** Opening SUPPLIED ENTRIES block **

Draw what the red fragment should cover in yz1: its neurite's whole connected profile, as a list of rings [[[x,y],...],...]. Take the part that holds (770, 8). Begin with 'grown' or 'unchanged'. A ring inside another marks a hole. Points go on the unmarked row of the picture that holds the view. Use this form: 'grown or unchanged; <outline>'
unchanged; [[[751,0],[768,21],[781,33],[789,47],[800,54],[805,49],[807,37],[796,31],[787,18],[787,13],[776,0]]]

** Closing SUPPLIED ENTRIES block **
** Opening SUPPLIED ENTRIES block **

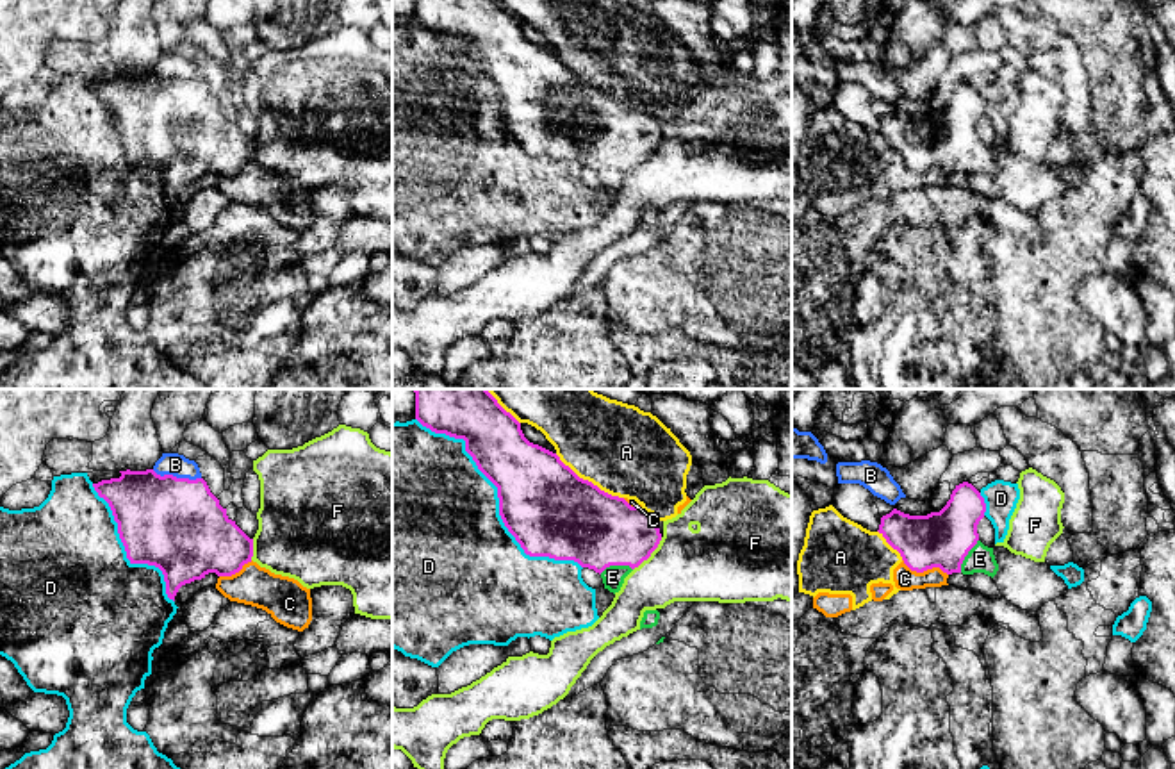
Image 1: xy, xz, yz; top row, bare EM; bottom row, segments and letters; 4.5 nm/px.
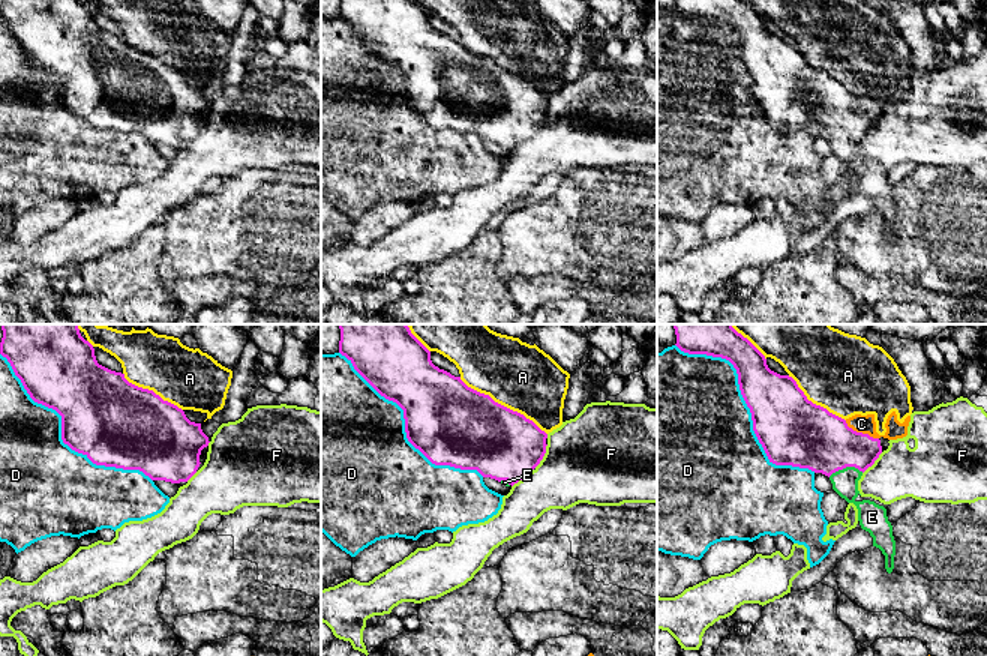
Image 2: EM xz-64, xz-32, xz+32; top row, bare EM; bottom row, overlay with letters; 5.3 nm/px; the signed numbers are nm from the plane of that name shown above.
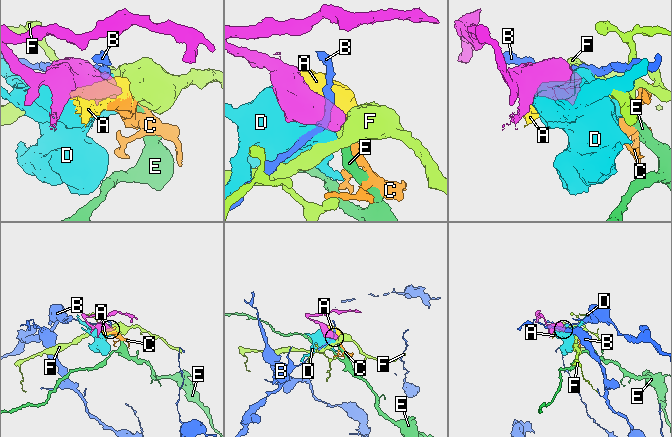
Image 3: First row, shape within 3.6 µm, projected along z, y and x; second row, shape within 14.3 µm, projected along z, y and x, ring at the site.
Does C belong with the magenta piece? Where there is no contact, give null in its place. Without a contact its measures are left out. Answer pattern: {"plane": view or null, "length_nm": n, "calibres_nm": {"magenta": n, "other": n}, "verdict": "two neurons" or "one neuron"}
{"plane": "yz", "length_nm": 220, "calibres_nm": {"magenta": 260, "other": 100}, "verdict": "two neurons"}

** Closing SUPPLIED ENTRIES block **

## EXERCISE INSTRUCTIONS
In the listing above, how many lines have the string "bare" in them? Reply with only the figure.

## TASK SOLUTION
2